Que el jefe de seguridad de Colo Colo ayude a hinchas peligrosos y con prontuario a eludir los controles de seguridad y les abra las puertas para que ingresen gratis al estadio no me sorprende. Y que el club se lave las manos frente a la constatación flagrante del hecho tampoco. Pasa con los albos y con todo el resto de los clubes, porque ningún empresario del fútbol se ha decidido a proteger su inversión social. Hoy les interesa más tener al hincha sentado frente al televisor que en la cancha, porque, seamos objetivos, genera menos costos y más beneficios.
No me sorprende que esta semana quedara al descubierto el afán político de Estadio Seguro, una entelequia mediática que no logró controlar el fenómeno de las barras bravas, pero que entronizó -para siempre- la premisa de que todos los que asistimos a los estadios tenemos que pagar en incomodidad y abusos a nuestros derechos por lo que hacen unos pocos. A días de dejar el cargo, Cristián Barra dejó en claro que coordinación entre La Moneda, Carabineros y la Fiscalía no había, ni siquiera en un caso donde todo parecía tan fácil. La acusación más grave, más pública, más probada y contra los más poderosos pifió lastimosamente, demostrando que rentabilizar políticamente el plan era el objetivo central.
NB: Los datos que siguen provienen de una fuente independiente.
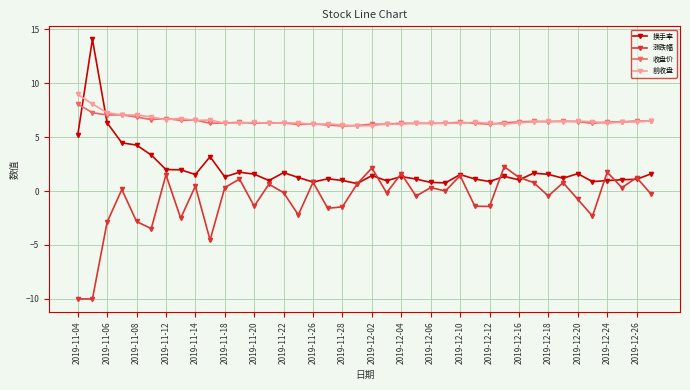

What is the minimum value shown in the chart?

-10.0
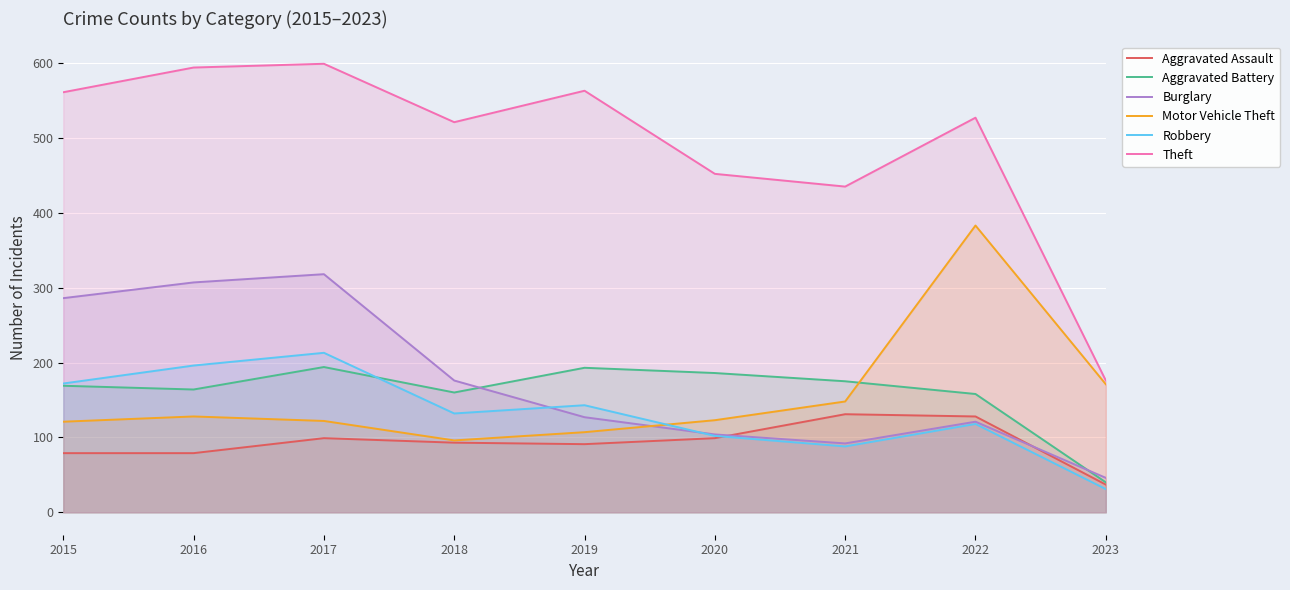

Where is the first local maximum for Aggravated Assault?

2017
Tampoco es sorpresa la actitud de la ANFP. En su candorosa ineptitud, hizo lo más fácil: le pasó el caso al tribunal. La comedia urdida por las autoridades políticas, judiciales y de orden les facilitaron la vida al punto que me atrevería a apostar que la carpeta lleva un timbre nítido en la primera página: archívenlo.
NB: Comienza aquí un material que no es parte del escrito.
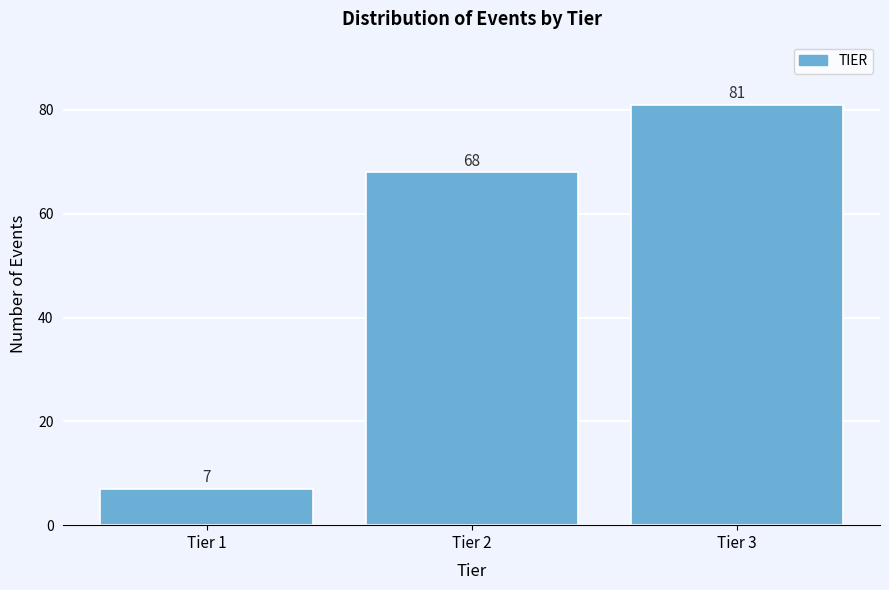

Reading left to right, transcribe all the data shown in this chart.

7	68	81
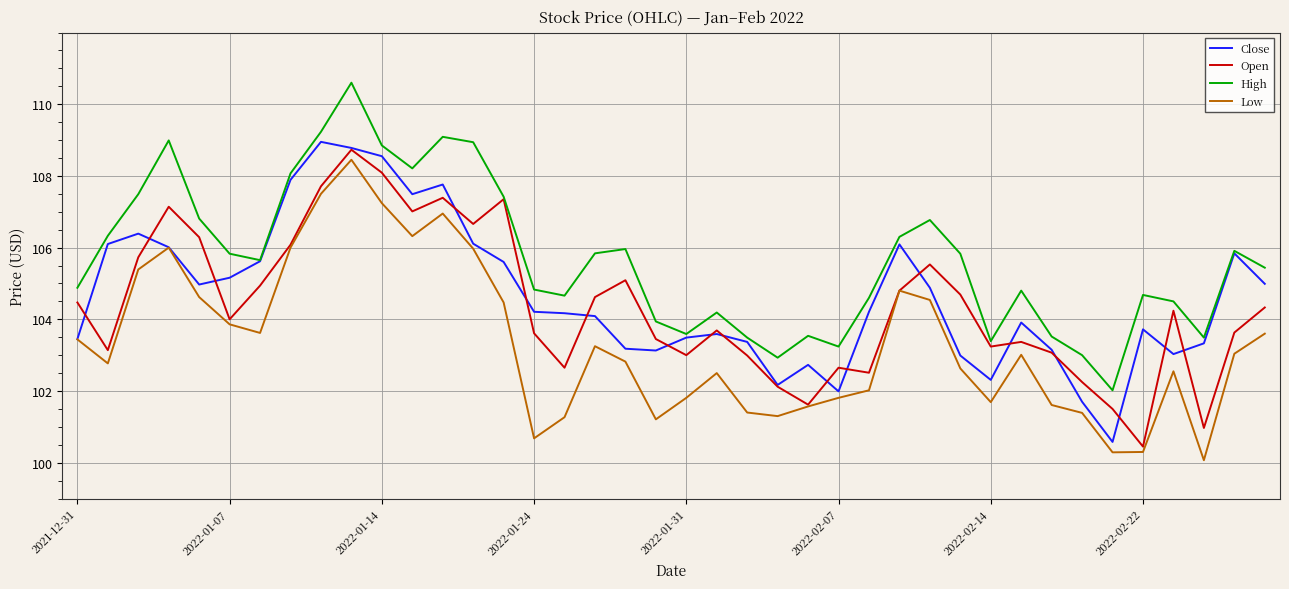

Which series has the largest total across all categories?

High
Para decirlo sin rodeos, no creo que se avanzara demasiado en la materia en los últimos años. Y más aún, soy pesimista al respecto. Me pareció que la actitud de la dirigencia de la Católica ante el letrero de su barra denigrando al plantel fue tibia, por no decir inexistente. Parafraseando a la barra, les faltaron huevos. Que la ANFP programe el clásico porteño en Santiago el día del retorno, contradiciendo la opinión policial, no tiene explicación. Que en el partido de la U con la Unión se optara por no vender entradas y que el árbitro amenazara con terminar el partido hasta que un jugador le advirtió que los petardos venían de afuera del recinto es, convengámoslo, para la risa.
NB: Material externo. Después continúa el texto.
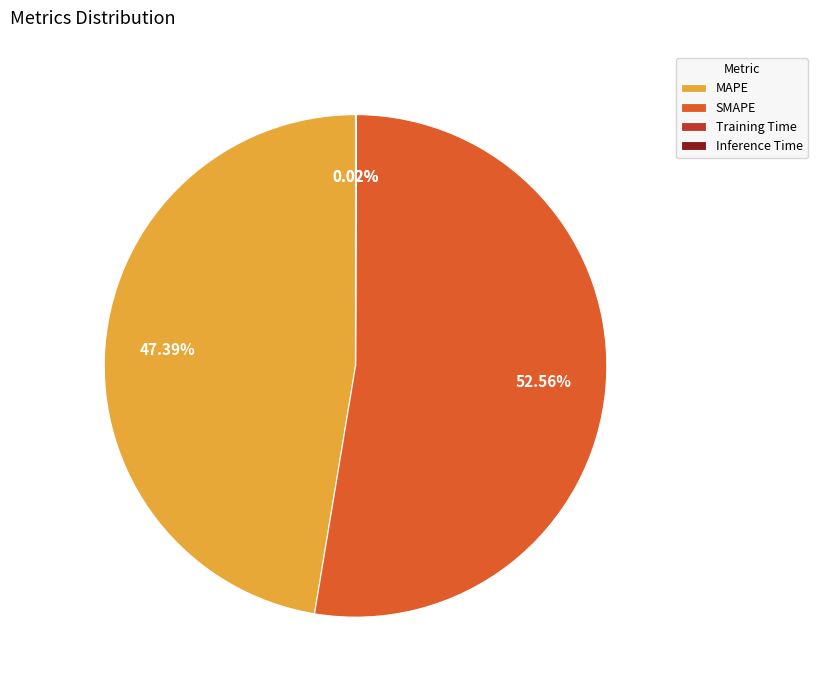

Which category has the biggest portion of the pie?

SMAPE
Como se ha dicho tantas veces, la violencia en los estadios es organizada, concordada y, a ratos, consensuada. No sería posible sin líderes, dinero, nexos y facilitación de su actuar por parte de los clubes y los mismos responsables de resguardar el orden, como quedó extraordinariamente claro esta semana. Y hay dos factores que alimentan aún más el pesimismo: en quince días más serán los propios clubes los que deberán hacerse cargo del problema, por ley. Y no se conocen ni mínimamente las intenciones del próximo gobierno respecto del asunto.
El panorama es sombrío, sobre todo porque el resbalón mediático de Estadio Seguro en la semana dejó en evidencia todas las fragilidades del sistema, la hipocresía de los clubes y, sobre todo, la certeza de todos nuestros temores.